* Instruções:
**A.** Responda com base no texto sobre o creme de coentros:
(i) Que filme foi visto na sessão de cinema da passagem de ano?
(ii) Em que livro se baseou o pai para fazer o creme de coentros?
(iii) Que quantidade de azeite indica a lista de ingredientes?
**B.** Cite, do texto sobre o creme de coentros, o trecho que vai de "Voltando à culinária: a" a "francês,  tudo picadinho.".

* Trecho do texto:
━━━━━━━━━━━━━━━━
1 de janeiro de 2013

Creme de coentros do Chefe António Nobre, um Feliz Ano Novo e Julie & Julia


Olá Mary & Mom e um Feliz Ano Novo para todos os nossos queridos leitores.

 A nossa passagem de ano este ano foi bem caseira e pequenina, mas nem por isso menos divertida.
 Houve comidas e bebidas, entradas, doces, espumante (sim, espumante, e já vos vou dizendo que o champanhe não deixou saudades), houve música (DJ caseiro) e ainda tivemos direito a sessão de cinema para entrar bem no novo ano.

 Vimos um filme que, se calhar, já muitos de vocês conhecem, mas que para nós foi completa novidade e uma agradável surpresa. Ora uma tia nossa, muito cinéfila, sabendo desta nossa nova ocupação de "blogueiras" andava já há tempos a sugerir-nos que víssemos o "Julie & Julia". Um filme, justamente, sobre uma rapariga que decide criar um blogue sobre culinária, a partir de um famoso livro de cozinha francesa da autora Julia Child. Não sei se por causa desta minha nova condição de cozinheira-de-portas-abertas-para-a-internet, mas achei o máximo! Recomendo vivamente.

 Voltando à culinária: a nossa entrada este ano foi feita pelo nosso pai que, baseando-se no livro Entre coentros e poejos - uma viagem pela cozinha de António Nobre, fez um belíssimo creme de coentros. É a receita que aqui vos deixo para começar o ano novo em beleza. As fotografias da confecção são minhas (sim, também já experimentei fazê-lo em casa), mas a do prato final é do meu pai. Ficou excelente!
Precisam de:
  • 1 cebola 
  • 4 dentes de alho
  • 1 alho-francês (ou dois, se não forem muito grandes)
  • 1 Kg de batatas ( eu usei mistura de batata, batata doce e courgette, porque não tinha batatas suficientes)
  • 1 molho de coentros
  • 1 dL de azeite
  • sal q.b.
  • água quente q.b.

Preparação:

Coloquei o azeite no fundo de uma panela, juntamente com a cebola, o alho e o alho francês,  tudo picadinho.




Levei o tacho tapado ao lume (médio), tapado e deixei estufar.


Levei o tacho tapado ao lume (médio), tapado e deixei estufar.


Estando estufado, mas sem deixar queimar, adicionei as batatas em cubos (e a courgette), a água e temperei com sal.










Ficou a cozer em lume médio/brando.
Pouco antes de as batatas estarem completamente cozidas adicionei os coentros picados.
Estando as batatas bem cozidas apaguei o lume e passei tudo com a varinha mágica.
Devo dizer que neste ponto me dei por satisfeita e tomei a minha sopa por feita e pronta.

O meu pai, que levou a receita a rigor, ainda coou a sopa por um passador fino e tornou-a ao lume, até ferver, rectificando os temperos.
Posso adiantar-vos que a sopa do meu pai ficou muito melhor que a minha, pelo que, vale a pena seguir a receita à risca.
━━━━━━━━━━━━━━━━
* Material fornecido:
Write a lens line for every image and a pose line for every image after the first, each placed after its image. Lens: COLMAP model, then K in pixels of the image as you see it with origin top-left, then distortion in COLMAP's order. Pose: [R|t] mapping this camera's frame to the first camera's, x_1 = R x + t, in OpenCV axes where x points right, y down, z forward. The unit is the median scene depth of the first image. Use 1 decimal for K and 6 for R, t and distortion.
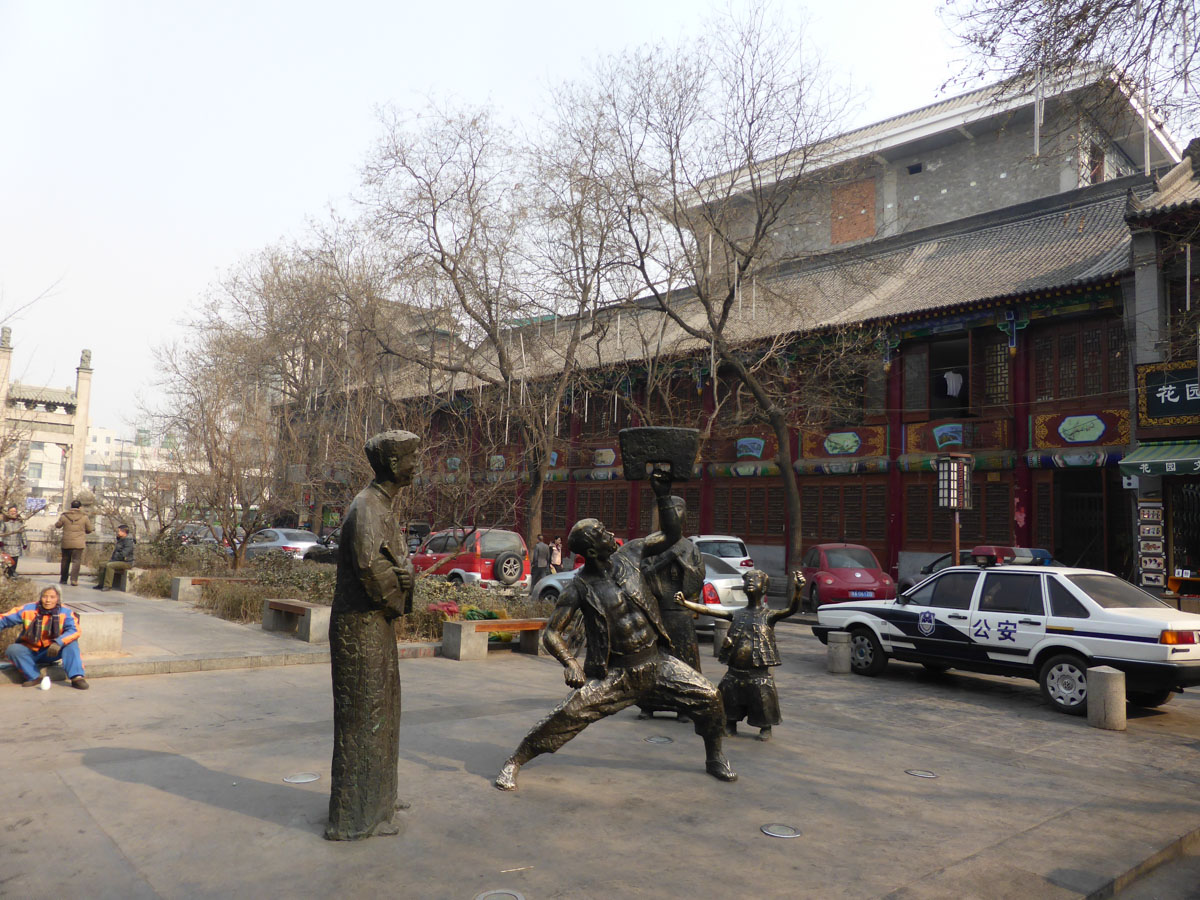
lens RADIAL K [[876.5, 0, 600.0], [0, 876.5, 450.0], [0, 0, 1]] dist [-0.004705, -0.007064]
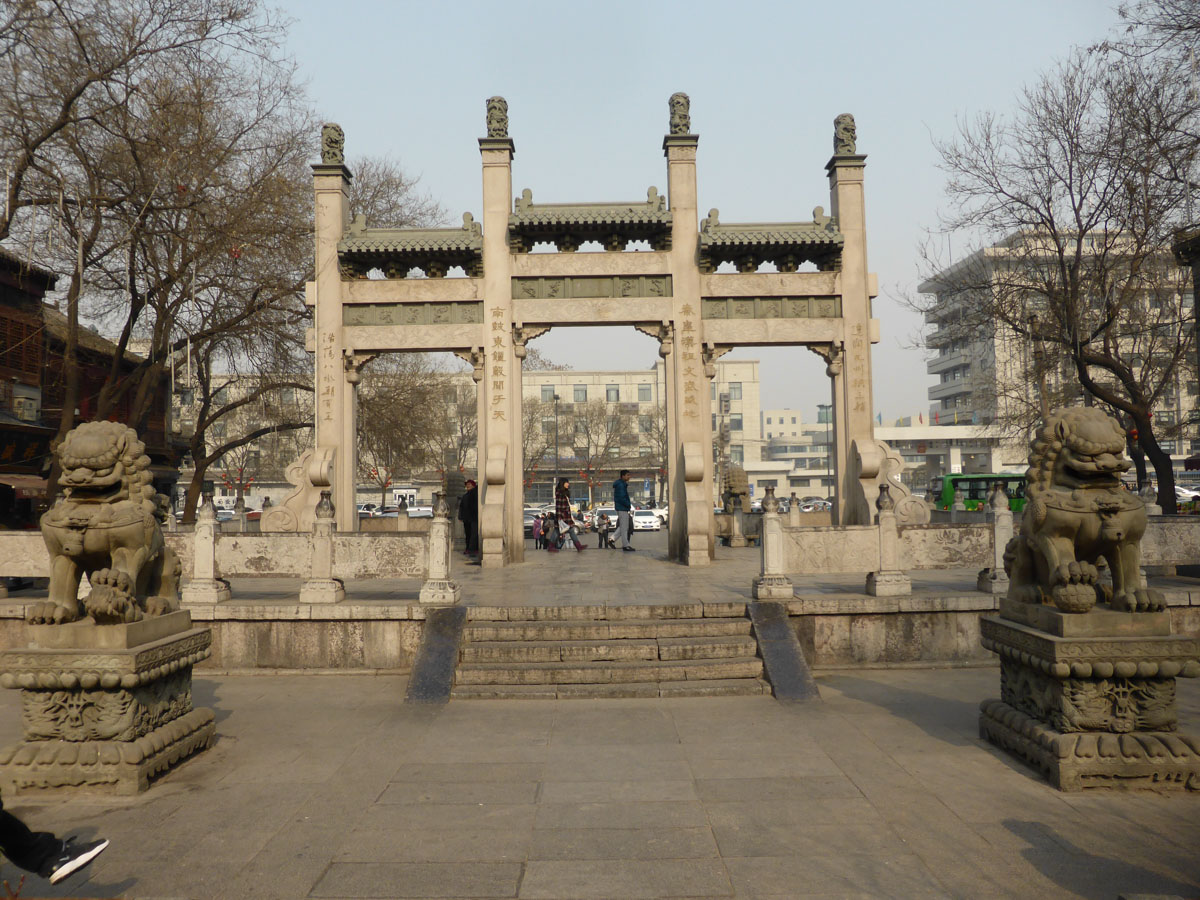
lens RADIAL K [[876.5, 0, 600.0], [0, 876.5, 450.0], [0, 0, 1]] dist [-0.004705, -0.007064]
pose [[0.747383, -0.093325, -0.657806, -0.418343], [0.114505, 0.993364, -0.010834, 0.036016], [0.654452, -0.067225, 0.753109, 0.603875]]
━━━━━━━━━━━━━━━━
* Exercício resolvido:
**A.**
(i) O filme "Julie & Julia".
(ii) No livro Entre coentros e poejos - uma viagem pela cozinha de António Nobre.
(iii) 1 dL de azeite.

**B.**
Voltando à culinária: a nossa entrada este ano foi feita pelo nosso pai que, baseando-se no livro Entre coentros e poejos - uma viagem pela cozinha de António Nobre, fez um belíssimo creme de coentros. É a receita que aqui vos deixo para começar o ano novo em beleza. As fotografias da confecção são minhas (sim, também já experimentei fazê-lo em casa), mas a do prato final é do meu pai. Ficou excelente!
Precisam de:
  • 1 cebola 
  • 4 dentes de alho
  • 1 alho-francês (ou dois, se não forem muito grandes)
  • 1 Kg de batatas ( eu usei mistura de batata, batata doce e courgette, porque não tinha batatas suficientes)
  • 1 molho de coentros
  • 1 dL de azeite
  • sal q.b.
  • água quente q.b.

Preparação:

Coloquei o azeite no fundo de uma panela, juntamente com a cebola, o alho e o alho francês,  tudo picadinho.